Speaker
Description
Recently we have determined the first ionization potential (IP$_1$) of lawrencium (Lr, $Z = 103$), which is the last member of the actinide elements, using an ISOL (Isotope Separator On-Line) equipped with a surface ion-source coupled to a He/CdI$_2$ gas-jet transport system at the JAEA tandem accelerator facility [1]. A good agreement between the measured IP$_1$-value and the theoretical one, predicted by state-of-the-art relativistic calculations, strongly indicates that Lr would have a valence electron in the 7p$_{1/2}$ orbital. This results from strong relativistic effects in Lr, even though the 6d orbital is anticipated from the analogy to lutetium (Lu), the lanthanide homolog of Lr, which has the [Xe]4f$^{14}$5d6s$^2$ configuration.
It has been discussed that the Lr atom could possibly be much more volatile than other actinides and lanthanides since the valence electronic orbital of Lr is similar to that of group 13 elements [2]. Surface ionization used in Ref. [1] involves the adsorption-desorption process of atoms on a surface, which characterizes the chemical stability of the atomic state and its reactivity. In this work, the adsorption behavior of elemental Lr on tantalum has been studied by using the surface ion-source as a vacuum chromatographic column.
Tantalum metal was selected as a working surface for surface ionization process, superimposed by adsorption-desorption processes.
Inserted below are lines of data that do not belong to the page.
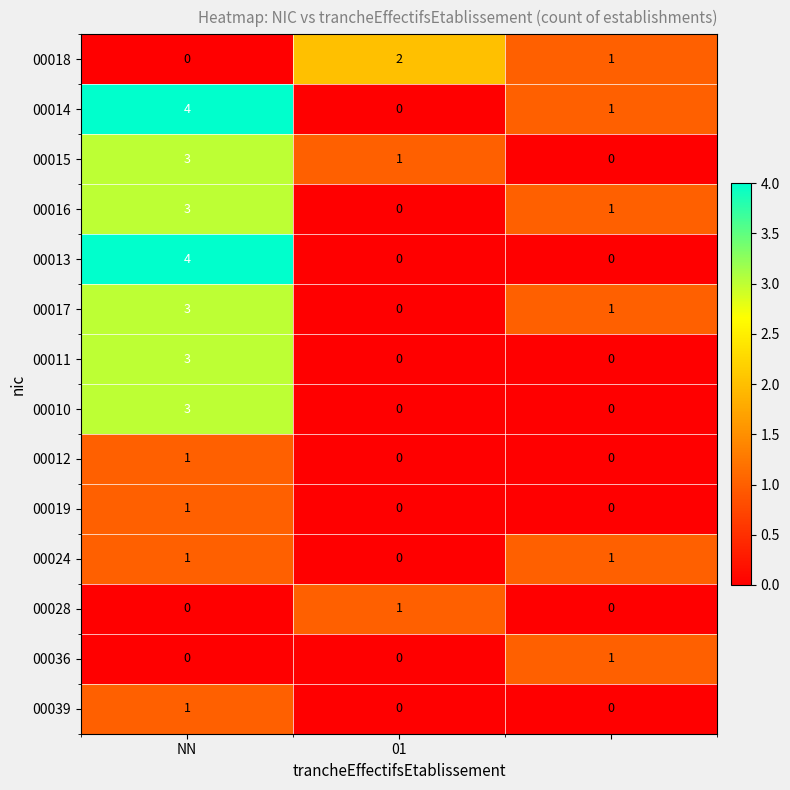

At how many categories does at least one series exceed 0?

3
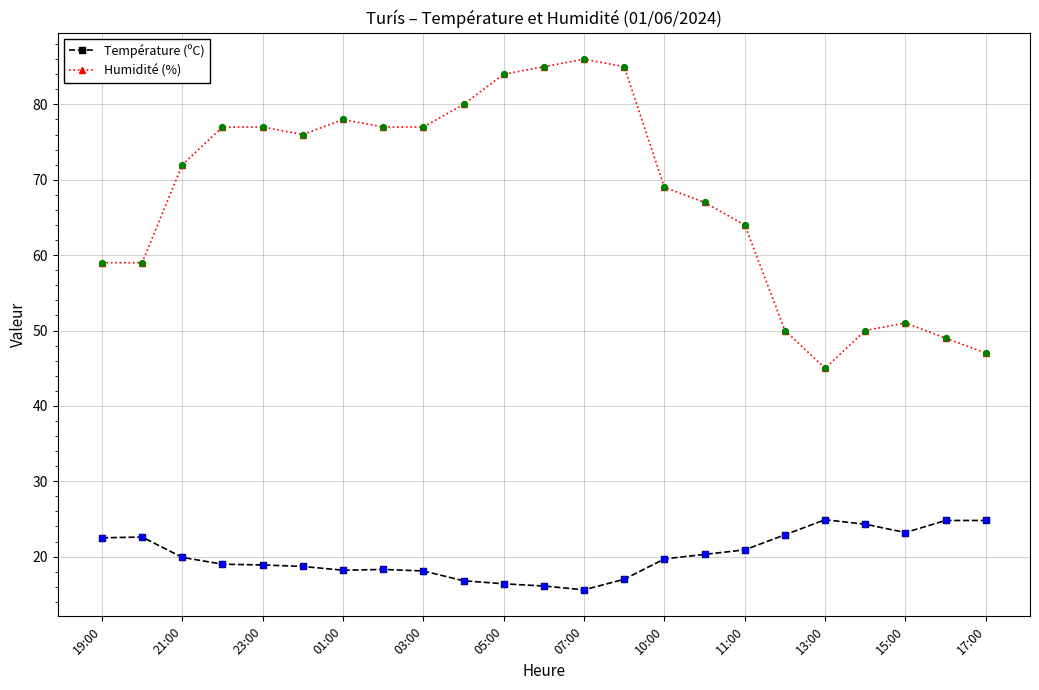

True or false: Température (ºC) has more than 0 points higher than both neighbors.

True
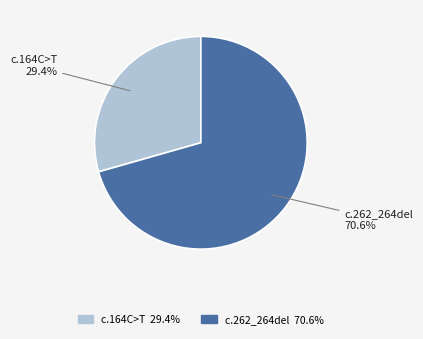

Which slice is the largest?

c.262_264del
The short-lived Lr isotope $^{256}$Lr ($T_{1/2} = 27$ s), produced in the reaction of $^{249}$Cf with $^{11}$B [3], was deliverd to the ion-source by the gas-jet transport system and was surface ionized. Ionized Lr was extracted by an extraction electrode and accelerated for mass-separation. The mass separated ions were collected and measured to determine apparent ionization efficiency ($I_{\rm eff}$). In case of a sufficiently high temperature in the ion-source, the adsorption retention and subsequent decay loss of atoms on the surface can be neglected. However, at lower temperature, atoms may be retained on the surface according to its adsorption interaction and decay. In order to deduce how many atoms are lost in the absorbed state inside the ion-source, we compared the measured apparent $I_{\rm eff}$ value with estimated one obtained from the Saha-Langmuir equation [4]. The $I_{\rm eff}$ measurements of Lr and lanthanide isotopes were conducted in the temperature range from 2100 K to 2600 K. From the observed temperature dependence of $I_{\rm eff}$ of Lr and various elements, we found that Lr behaves as a reactive element with low volatility similarly to Lu and contrary to possible expectation based on its ground-state electronic configuration.
In the presentation, details of the experiments and the results will be presented.
References
[1] T. K. Sato et al. Nature 520 (2015) 209-211.
[2] B. Eichler and S. Hübener, Inorg. Chem. Acta 146 (1988) 261-265.
[3] N. Sato et al. Radiochim. Acta 102 (2014) 211–219.
[4] R. Kirchner, Nucl. Instrum. Methods A 292 (1990) 203-208.